Brief: Copy out each line of the data below in which "Lockport" appears.

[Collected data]
....
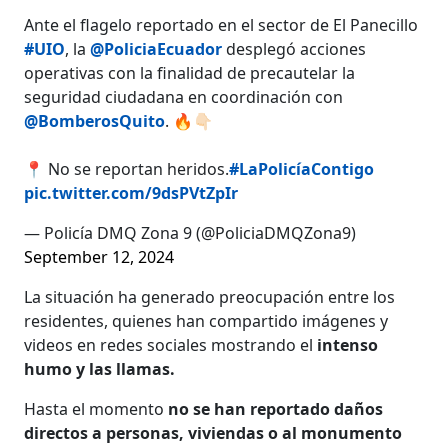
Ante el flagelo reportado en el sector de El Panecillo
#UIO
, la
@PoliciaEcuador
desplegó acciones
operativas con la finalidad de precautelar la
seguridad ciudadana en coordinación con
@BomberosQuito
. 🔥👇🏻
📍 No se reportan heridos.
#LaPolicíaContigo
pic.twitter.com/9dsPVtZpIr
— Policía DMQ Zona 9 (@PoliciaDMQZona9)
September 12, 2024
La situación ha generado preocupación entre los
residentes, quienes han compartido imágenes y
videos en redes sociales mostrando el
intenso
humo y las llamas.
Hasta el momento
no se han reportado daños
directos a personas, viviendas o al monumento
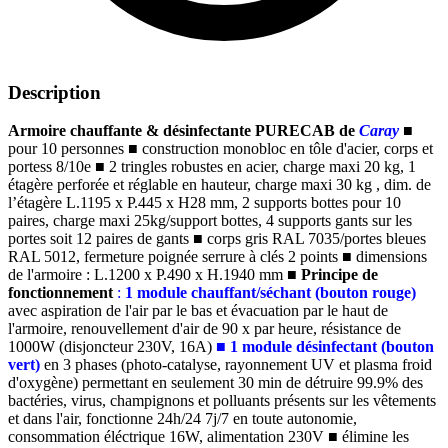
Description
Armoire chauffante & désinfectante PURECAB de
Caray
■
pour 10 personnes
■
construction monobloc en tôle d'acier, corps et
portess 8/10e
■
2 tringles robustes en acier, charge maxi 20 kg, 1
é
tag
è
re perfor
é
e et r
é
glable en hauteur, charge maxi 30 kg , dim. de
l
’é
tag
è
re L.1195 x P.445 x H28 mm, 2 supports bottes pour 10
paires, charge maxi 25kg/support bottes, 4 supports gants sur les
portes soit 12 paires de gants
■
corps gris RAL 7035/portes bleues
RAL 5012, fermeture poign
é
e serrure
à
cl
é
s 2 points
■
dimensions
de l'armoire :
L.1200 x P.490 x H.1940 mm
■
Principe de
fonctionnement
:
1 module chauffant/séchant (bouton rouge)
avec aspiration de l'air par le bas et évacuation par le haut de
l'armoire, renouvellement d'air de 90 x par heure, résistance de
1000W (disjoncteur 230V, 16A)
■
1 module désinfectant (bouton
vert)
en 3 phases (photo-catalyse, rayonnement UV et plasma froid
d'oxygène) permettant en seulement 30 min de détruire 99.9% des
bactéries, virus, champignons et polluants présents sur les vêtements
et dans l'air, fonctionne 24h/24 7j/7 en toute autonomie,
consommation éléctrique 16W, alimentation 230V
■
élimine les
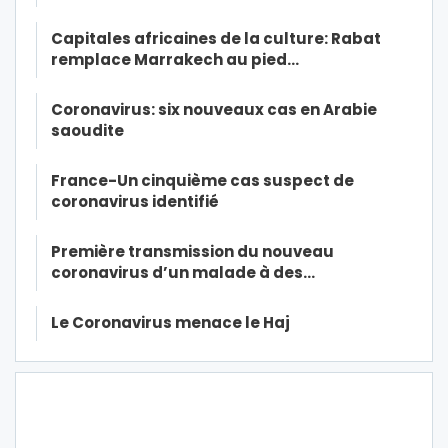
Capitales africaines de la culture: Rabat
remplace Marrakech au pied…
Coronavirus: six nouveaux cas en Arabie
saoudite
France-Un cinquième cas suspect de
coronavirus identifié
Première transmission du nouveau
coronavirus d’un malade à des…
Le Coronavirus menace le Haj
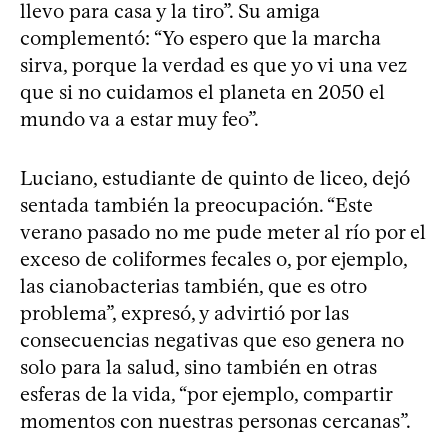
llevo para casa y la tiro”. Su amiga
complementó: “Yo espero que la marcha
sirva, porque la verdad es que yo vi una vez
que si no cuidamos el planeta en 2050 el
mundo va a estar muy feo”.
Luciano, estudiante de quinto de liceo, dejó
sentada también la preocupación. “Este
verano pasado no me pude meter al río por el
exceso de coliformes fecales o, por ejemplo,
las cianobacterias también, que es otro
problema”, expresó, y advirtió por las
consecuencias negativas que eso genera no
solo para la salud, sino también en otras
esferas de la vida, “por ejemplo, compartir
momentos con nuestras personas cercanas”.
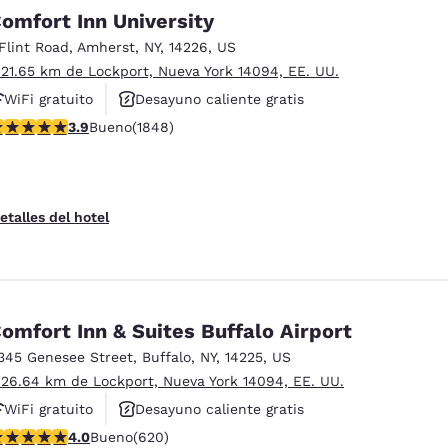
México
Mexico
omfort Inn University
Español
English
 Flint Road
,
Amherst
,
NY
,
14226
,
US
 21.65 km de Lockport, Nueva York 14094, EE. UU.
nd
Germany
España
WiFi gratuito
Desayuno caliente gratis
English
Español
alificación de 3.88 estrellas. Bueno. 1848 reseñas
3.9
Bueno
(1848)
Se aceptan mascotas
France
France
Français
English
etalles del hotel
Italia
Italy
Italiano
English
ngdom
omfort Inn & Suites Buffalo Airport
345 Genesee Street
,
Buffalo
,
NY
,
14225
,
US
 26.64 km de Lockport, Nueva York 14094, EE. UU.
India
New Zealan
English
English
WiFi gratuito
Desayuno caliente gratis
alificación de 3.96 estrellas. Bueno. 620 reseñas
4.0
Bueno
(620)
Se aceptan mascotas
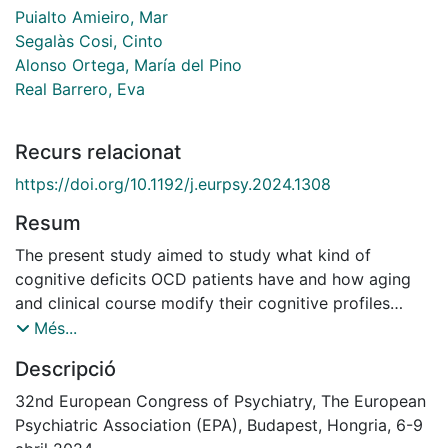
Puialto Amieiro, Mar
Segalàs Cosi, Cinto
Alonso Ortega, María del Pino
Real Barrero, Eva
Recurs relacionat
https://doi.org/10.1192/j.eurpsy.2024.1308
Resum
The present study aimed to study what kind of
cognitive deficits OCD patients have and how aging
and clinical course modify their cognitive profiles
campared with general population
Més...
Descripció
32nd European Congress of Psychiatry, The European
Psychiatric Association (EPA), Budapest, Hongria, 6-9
....
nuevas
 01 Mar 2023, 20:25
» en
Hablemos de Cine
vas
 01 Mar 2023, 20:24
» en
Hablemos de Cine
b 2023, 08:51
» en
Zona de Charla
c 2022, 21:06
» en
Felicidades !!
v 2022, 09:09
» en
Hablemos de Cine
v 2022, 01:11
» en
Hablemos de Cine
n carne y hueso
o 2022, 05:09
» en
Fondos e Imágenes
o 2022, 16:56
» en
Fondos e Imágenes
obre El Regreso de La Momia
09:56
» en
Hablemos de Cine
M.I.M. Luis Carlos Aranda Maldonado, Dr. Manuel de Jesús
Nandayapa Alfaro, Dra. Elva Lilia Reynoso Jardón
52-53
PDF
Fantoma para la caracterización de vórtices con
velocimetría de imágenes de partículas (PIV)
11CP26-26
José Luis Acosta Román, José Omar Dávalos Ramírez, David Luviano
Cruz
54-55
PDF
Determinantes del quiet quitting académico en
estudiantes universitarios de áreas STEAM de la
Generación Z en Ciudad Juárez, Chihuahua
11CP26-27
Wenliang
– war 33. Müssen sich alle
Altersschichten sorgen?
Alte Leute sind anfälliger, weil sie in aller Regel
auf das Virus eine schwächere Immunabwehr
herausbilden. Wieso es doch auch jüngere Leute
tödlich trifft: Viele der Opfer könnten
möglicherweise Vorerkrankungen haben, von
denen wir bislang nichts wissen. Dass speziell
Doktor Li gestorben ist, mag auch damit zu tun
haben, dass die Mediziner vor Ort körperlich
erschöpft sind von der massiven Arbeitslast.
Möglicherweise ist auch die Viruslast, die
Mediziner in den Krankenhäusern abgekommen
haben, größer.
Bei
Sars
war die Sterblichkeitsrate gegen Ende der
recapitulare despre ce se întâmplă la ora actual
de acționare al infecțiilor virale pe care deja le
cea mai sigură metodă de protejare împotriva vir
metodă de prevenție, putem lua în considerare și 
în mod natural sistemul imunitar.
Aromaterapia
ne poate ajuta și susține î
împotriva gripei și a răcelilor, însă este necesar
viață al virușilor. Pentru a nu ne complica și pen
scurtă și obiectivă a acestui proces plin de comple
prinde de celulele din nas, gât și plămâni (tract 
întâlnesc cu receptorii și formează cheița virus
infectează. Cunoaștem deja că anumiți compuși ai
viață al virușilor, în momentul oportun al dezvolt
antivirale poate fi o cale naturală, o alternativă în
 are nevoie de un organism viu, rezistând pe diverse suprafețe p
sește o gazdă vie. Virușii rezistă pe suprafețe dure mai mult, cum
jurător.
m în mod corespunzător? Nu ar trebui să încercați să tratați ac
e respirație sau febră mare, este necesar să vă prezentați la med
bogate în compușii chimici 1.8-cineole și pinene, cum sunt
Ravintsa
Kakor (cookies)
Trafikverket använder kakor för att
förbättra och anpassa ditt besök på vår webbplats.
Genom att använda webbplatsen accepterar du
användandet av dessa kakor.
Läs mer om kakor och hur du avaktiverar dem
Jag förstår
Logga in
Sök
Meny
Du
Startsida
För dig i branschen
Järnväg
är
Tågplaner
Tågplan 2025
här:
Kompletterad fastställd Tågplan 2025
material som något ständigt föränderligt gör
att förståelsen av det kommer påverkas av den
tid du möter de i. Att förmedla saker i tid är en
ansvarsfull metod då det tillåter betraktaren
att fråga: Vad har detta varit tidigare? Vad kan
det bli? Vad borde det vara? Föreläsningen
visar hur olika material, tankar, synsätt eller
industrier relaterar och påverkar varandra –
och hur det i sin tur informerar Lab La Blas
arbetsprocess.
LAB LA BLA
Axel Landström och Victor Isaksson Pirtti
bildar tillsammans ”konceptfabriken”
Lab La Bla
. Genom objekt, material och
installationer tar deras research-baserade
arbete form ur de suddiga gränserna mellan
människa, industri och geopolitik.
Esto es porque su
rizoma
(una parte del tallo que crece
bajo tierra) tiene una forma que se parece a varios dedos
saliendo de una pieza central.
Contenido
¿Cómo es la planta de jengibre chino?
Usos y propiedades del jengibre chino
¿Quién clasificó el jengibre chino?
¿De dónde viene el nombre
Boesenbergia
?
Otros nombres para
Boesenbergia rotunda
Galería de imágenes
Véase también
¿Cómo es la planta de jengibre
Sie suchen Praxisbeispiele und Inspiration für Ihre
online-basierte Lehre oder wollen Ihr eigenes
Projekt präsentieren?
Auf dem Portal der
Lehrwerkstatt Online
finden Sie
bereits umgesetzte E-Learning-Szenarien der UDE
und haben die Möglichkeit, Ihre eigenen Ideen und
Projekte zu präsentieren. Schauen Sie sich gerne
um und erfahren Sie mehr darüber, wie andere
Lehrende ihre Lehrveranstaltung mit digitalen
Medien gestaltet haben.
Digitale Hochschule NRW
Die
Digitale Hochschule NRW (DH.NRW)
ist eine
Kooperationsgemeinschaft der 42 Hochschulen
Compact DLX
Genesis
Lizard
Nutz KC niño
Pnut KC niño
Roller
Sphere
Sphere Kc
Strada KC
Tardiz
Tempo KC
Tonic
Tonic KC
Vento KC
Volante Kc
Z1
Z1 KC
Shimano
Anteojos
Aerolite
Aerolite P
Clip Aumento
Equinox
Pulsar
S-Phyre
....
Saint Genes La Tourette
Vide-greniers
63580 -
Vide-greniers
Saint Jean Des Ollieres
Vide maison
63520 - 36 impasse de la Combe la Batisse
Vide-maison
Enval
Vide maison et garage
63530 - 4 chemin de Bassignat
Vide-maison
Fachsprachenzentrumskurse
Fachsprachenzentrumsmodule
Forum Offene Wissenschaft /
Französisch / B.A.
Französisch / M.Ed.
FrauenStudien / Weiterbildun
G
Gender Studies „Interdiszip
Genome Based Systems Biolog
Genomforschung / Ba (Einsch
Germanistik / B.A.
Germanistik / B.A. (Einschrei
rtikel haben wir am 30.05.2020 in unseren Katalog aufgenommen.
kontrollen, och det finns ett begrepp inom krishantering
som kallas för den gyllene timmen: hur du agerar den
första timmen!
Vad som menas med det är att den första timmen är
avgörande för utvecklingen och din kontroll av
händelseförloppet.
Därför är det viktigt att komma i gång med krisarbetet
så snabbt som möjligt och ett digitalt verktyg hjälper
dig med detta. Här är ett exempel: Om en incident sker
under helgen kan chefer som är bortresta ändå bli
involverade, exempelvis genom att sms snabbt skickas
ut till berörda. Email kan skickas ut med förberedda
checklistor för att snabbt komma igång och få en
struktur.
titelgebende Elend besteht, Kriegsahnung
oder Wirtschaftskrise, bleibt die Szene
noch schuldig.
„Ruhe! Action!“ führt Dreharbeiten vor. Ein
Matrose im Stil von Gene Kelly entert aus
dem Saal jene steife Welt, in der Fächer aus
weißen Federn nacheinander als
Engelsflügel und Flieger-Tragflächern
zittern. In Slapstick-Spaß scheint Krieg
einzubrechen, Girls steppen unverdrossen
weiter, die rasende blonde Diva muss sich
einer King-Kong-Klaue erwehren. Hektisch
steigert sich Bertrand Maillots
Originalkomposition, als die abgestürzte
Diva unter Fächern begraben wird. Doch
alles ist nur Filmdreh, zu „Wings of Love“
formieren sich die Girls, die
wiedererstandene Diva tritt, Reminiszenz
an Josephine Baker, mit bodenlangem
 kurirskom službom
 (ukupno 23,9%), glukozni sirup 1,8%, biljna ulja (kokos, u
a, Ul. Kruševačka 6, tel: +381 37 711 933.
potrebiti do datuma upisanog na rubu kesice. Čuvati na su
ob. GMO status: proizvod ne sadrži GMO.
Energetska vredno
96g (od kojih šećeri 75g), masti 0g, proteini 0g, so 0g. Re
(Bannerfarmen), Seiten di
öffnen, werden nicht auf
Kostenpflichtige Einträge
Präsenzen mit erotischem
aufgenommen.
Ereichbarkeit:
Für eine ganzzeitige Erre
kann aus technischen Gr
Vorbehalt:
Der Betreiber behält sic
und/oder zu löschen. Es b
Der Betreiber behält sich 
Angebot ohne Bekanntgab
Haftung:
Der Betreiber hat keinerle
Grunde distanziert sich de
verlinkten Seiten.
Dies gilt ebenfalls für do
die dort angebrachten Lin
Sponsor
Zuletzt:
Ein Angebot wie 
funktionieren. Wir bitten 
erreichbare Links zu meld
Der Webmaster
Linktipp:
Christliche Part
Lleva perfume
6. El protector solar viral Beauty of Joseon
....
Completed task:
 21.65 km de Lockport, Nueva York 14094, EE. UU.
 26.64 km de Lockport, Nueva York 14094, EE. UU.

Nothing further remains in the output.